6Je dois enfin répéter que ces merveilleux faits concernant des organes formés avec des traces d’une minutie délicate, mais qui sont maintenant soit absolument inutiles soit adaptés à des fins totalement différentes de leur fin ordinaire, présents et formant partie de la structure de presque tous les habitants de cette terre, dans un passé éloigné tout comme à l’époque présente —qui sont mieux développés et souvent discernables seulement au tout début de la période embryonaire, et qui ont une signification considérable pour disposer la longue série d’êtres organisés en un système naturel —, que ces merveilleux faits ne reçoivent pas simplement une explication grâce à la théorie d’une sélection longue et continue de nombreuses espèces à partir de quelques souches parentales communes, mais découlent nécessairement de cette théorie. Si l'on rejette cette théorie, alors ces faits demeurent tout à fait inexplicables, à moins que nous admettions comme explications des métaphores lâches comme celle de De Candolle, qui compare le royaume de la nature à une table de banquet, où les organes abortifs sont disposés au nom de la symétrie !
Notes de bas de page
1 Correspond aux pages 532-539 du chapitre XIV de L'Origine des Espèces.

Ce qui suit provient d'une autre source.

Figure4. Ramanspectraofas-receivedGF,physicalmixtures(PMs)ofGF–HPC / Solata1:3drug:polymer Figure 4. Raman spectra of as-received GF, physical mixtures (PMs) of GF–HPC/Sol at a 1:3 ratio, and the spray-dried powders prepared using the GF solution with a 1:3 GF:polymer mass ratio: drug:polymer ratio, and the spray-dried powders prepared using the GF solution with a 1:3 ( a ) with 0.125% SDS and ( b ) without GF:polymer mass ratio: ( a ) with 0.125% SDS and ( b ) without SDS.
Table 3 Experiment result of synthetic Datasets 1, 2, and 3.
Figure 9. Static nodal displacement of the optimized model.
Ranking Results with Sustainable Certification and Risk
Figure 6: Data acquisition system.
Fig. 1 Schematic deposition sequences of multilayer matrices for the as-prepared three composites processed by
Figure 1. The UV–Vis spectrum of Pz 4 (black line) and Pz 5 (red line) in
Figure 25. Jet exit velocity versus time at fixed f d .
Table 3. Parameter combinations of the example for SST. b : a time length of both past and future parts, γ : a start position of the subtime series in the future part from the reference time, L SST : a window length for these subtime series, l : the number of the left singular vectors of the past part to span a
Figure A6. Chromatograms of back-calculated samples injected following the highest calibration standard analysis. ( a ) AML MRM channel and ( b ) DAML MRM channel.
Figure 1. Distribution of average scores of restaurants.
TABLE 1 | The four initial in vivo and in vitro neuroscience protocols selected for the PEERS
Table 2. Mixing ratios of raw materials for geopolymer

2 Dans L'Origine des Espèces cette différence entre organes abortifs et rudimentaires n’apparaît pas.
3 Cf., L'Origine des Espèces, II, p. 532.
4 Cf., p. 532. Mais Darwin y est affirmatif à ce sujet.
5 C’est un exemple les plus frappants d’une croyance en l’hérédité des caractères acquis. Sans renoncer à cette croyance, Darwin dira dans L’Origine des Espèces (II, p. 537) : « Je doute qu’aucun de ces exemples puisse jeter quelque lumière sur l'origine des organes rudimentaires à l'état de nature ».
6 Darwin parle plus abondamment de l'importance du défaut d’usage dans le premier chapitre de L'Origine des Espèces.